## Document text
Peter and Gordon was released on 5 June 1964 in the United Kingdom by Columbia Records. The record's only single, "A World Without Love" was released on 28 February 1964 and became a worldwide hit. The album was reissued in 1999 on compact disc in stereo alongside the already existing mono mix.

== Reception ==

Reviewing the U.K. release, critic Bruce Eder states it is "not bad", noting that "nothing here is distinguishable from work by the Merseybeats, the Roulettes, or a dozen other groups of the period or, indeed, is as distinctive as the best work of either of those bands", stating that the songs the duo are best on are the folk tracks. Reviewing the North American release, a writer of Cash Box wrote the duo "display an easy-listening teen-folk delivery with broad appeal, and have a real feeling for the American folk idiom".

## Task goal
Using the text about the Peter and Gordon album, please state the release date of the single "A World Without Love."

## Given material
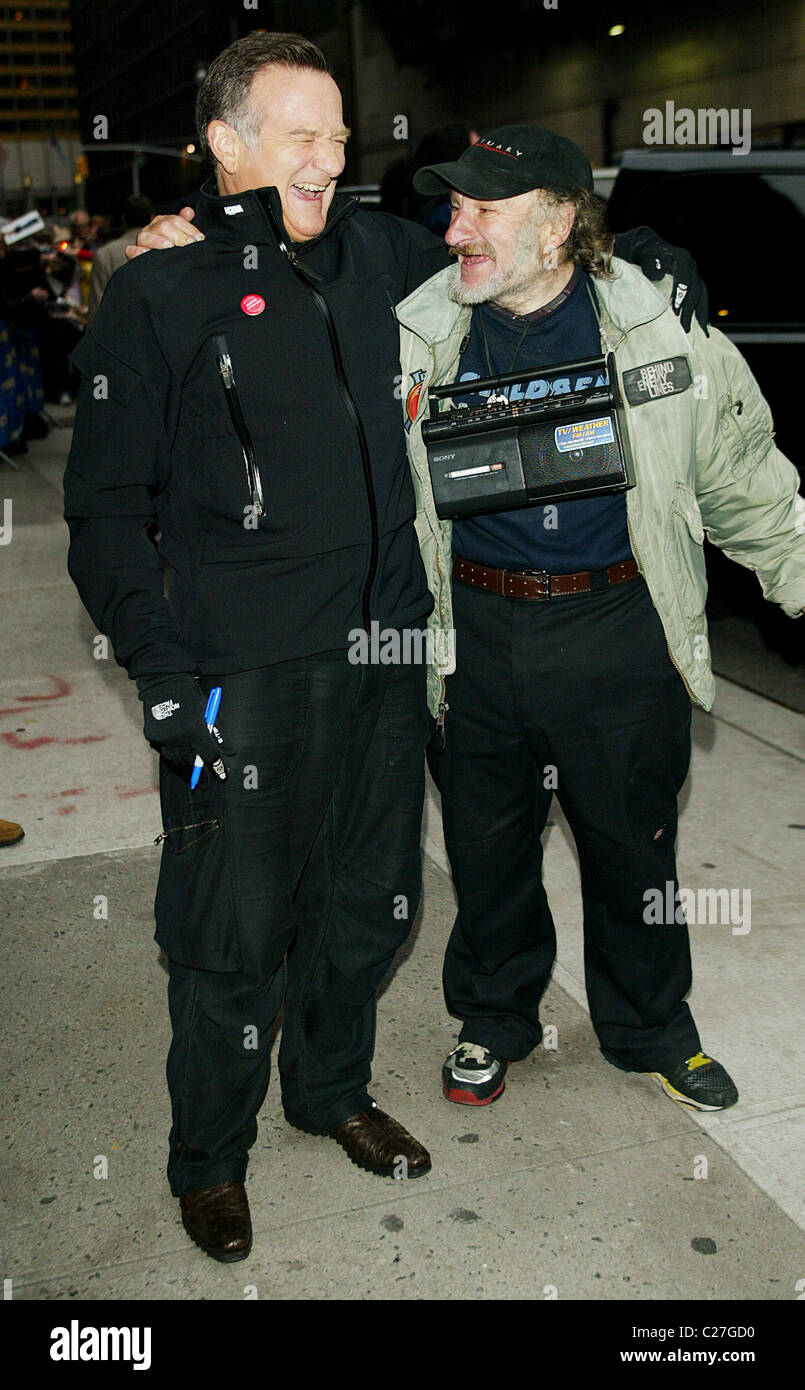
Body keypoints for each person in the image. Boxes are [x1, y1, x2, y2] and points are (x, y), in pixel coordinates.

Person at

## Output
28 February 1964